* [TRECHO SELECIONADO]:

···

Quase não existem estudos consistentes sobre a influência do meio urbano no cérebro humano. Mas pesquisas com animais mostram que o isolamento social altera o sistema neurotransmissor do cérebro. "Acredita-se que a serotonina é um neurotransmissor importante para amortecer situações de risco. Quando animais são isolados socialmente desde cedo, o nível de serotonina diminui drasticamente. Isso significa que as regiões que respondem a estímulos ameaçadores são desinibidas e reagem de maneira mais forte, o que pode contribuir para que o indivíduo desenvolva mais facilmente distúrbios de ansiedade ou depressões", diz Heinz.

···

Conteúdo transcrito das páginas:
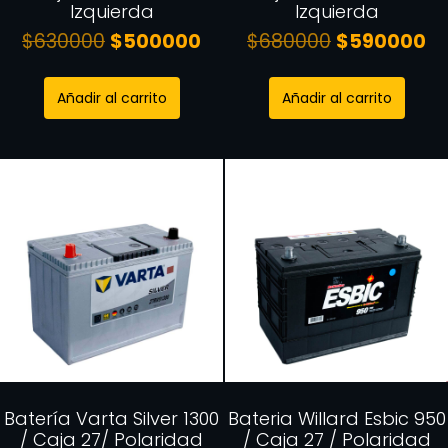
Izquierda
Izquierda
$
630000
$
500000
$
680000
$
590000
Añadir al carrito
Añadir al carrito
Batería Varta Silver 1300
Bateria Willard Esbic 950
/ Caja 27/ Polaridad
/ Caja 27 / Polaridad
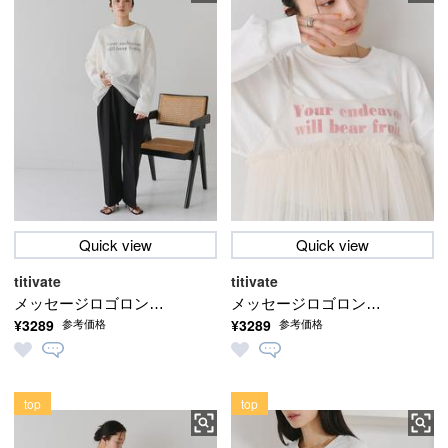
Quick view
Quick view
titivate
titivate
メッセージロゴロング
メッセージロゴロング
¥3289
¥3289
参考価格
参考価格
スリーブTシャツ【メー
スリーブTシャツ【メー
ル便可／100】
ル便可／100】
top
top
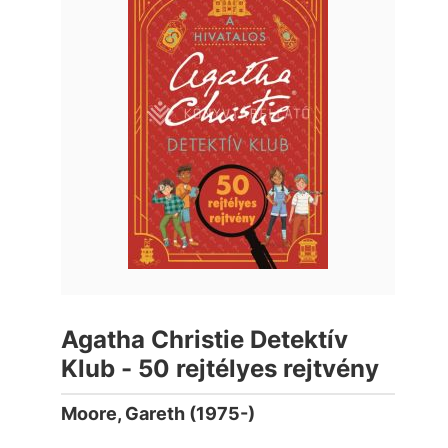
Agatha Christie Detektív
Klub - 50 rejtélyes rejtvény
Moore, Gareth (1975-)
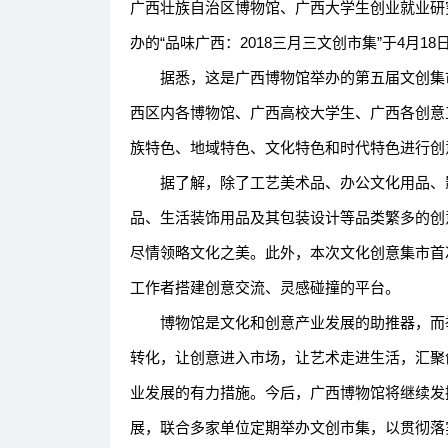
广西壮族自治区博物馆、广西大学生创业就业研
办的“品味广西：2018三月三文创市集”于4月
据悉，这是广西博物馆举办的第五届文创集市，
西区内各博物馆、广西高校大学生、广西各创意
族特色、地域特色、文化特色和时代特色进行创
据了解，除了工艺美术品、办公文化用品、影
品、生活装饰用品及其包装设计等品类繁多的创
尽情领略文化之美。此外，本次文化创意集市首
工作者搭建创意交流、灵感碰撞的平台。
博物馆是文化和创意产业发展的助推器，而举办
转化，让创意进入市场，让艺术走进生活，汇聚
业发展的有力措施。今后，广西博物馆将继续发
展，联合多家单位定期举办文创市集，以贯彻落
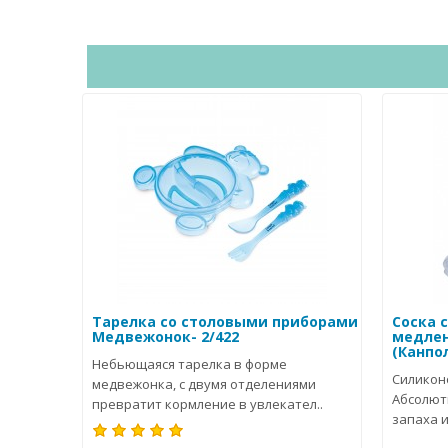
Тарелка со столовыми приборами
Соска 
Медвежонок- 2/422
медленн
(Канпо
Небьющаяся тарелка в форме
Силикон
медвежонка, с двумя отделениями
Абсолют
превратит кормление в увлекател..
запаха и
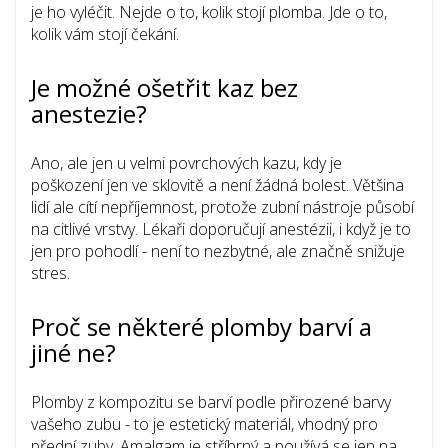
je ho vyléčit. Nejde o to, kolik stojí plomba. Jde o to,
kolik vám stojí čekání.
Je možné ošetřit kaz bez
anestezie?
Ano, ale jen u velmi povrchových kazu, kdy je
poškození jen ve sklovitě a není žádná bolest. Většina
lidí ale cítí nepříjemnost, protože zubní nástroje působí
na citlivé vrstvy. Lékaři doporučují anestézii, i když je to
jen pro pohodlí - není to nezbytné, ale značně snižuje
stres.
Proč se některé plomby barví a
jiné ne?
Plomby z kompozitu se barví podle přirozené barvy
vašeho zubu - to je estetický materiál, vhodný pro
přední zuby. Amalgam je stříbrný a používá se jen na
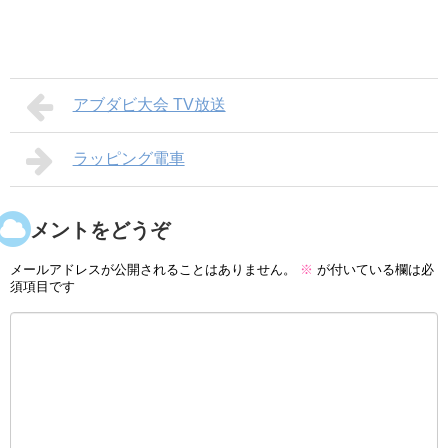
アブダビ大会 TV放送
ラッピング電車
コメントをどうぞ
メールアドレスが公開されることはありません。
※
が付いている欄は必
須項目です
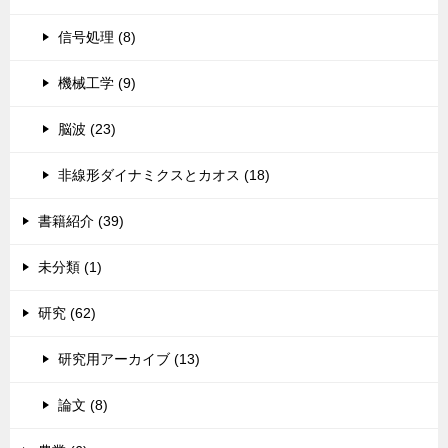
信号処理 (8)
機械工学 (9)
脳波 (23)
非線形ダイナミクスとカオス (18)
書籍紹介 (39)
未分類 (1)
研究 (62)
研究用アーカイブ (13)
論文 (8)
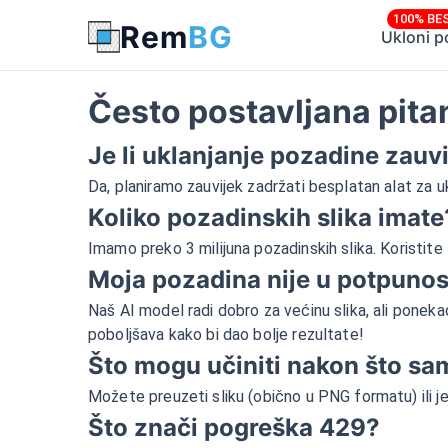
100% BE
Rem
BG
Ukloni p
Često postavljana pita
Je li uklanjanje pozadine zauv
Da, planiramo zauvijek zadržati besplatan alat za u
Koliko pozadinskih slika imate
Imamo preko 3 milijuna pozadinskih slika. Koristite 
Moja pozadina nije u potpunos
Naš AI model radi dobro za većinu slika, ali ponekad
poboljšava kako bi dao bolje rezultate!
Što mogu učiniti nakon što sam
Možete preuzeti sliku (obično u PNG formatu) ili je 
Što znači pogreška 429?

···

* [TAREFAS A EXECUTAR]:
1) De acordo com o trecho sobre isolamento social e cérebro, o que ocorre com o nível de serotonina quando animais são isolados socialmente desde cedo?
2) Traduza para o inglês a frase "Mas pesquisas com animais mostram que o isolamento social altera o sistema neurotransmissor do cérebro.", do trecho sobre isolamento social e cérebro.
3) Resuma o trecho sobre isolamento social e cérebro em duas frases.
A listagem não tem relação com o trecho sobre isolamento social e cérebro.

* [CONJUNTO DE RESPOSTAS]:
1) Diminui drasticamente.

2) But research with animals shows that social isolation alters the brain's neurotransmitter system.

3) Quase não existem estudos consistentes sobre a influência do meio urbano no cérebro humano, mas pesquisas com animais mostram que o isolamento social altera o sistema neurotransmissor do cérebro. Segundo Heinz, o isolamento precoce reduz drasticamente a serotonina, desinibindo as regiões que respondem a estímulos ameaçadores, o que pode contribuir para distúrbios de ansiedade ou depressões.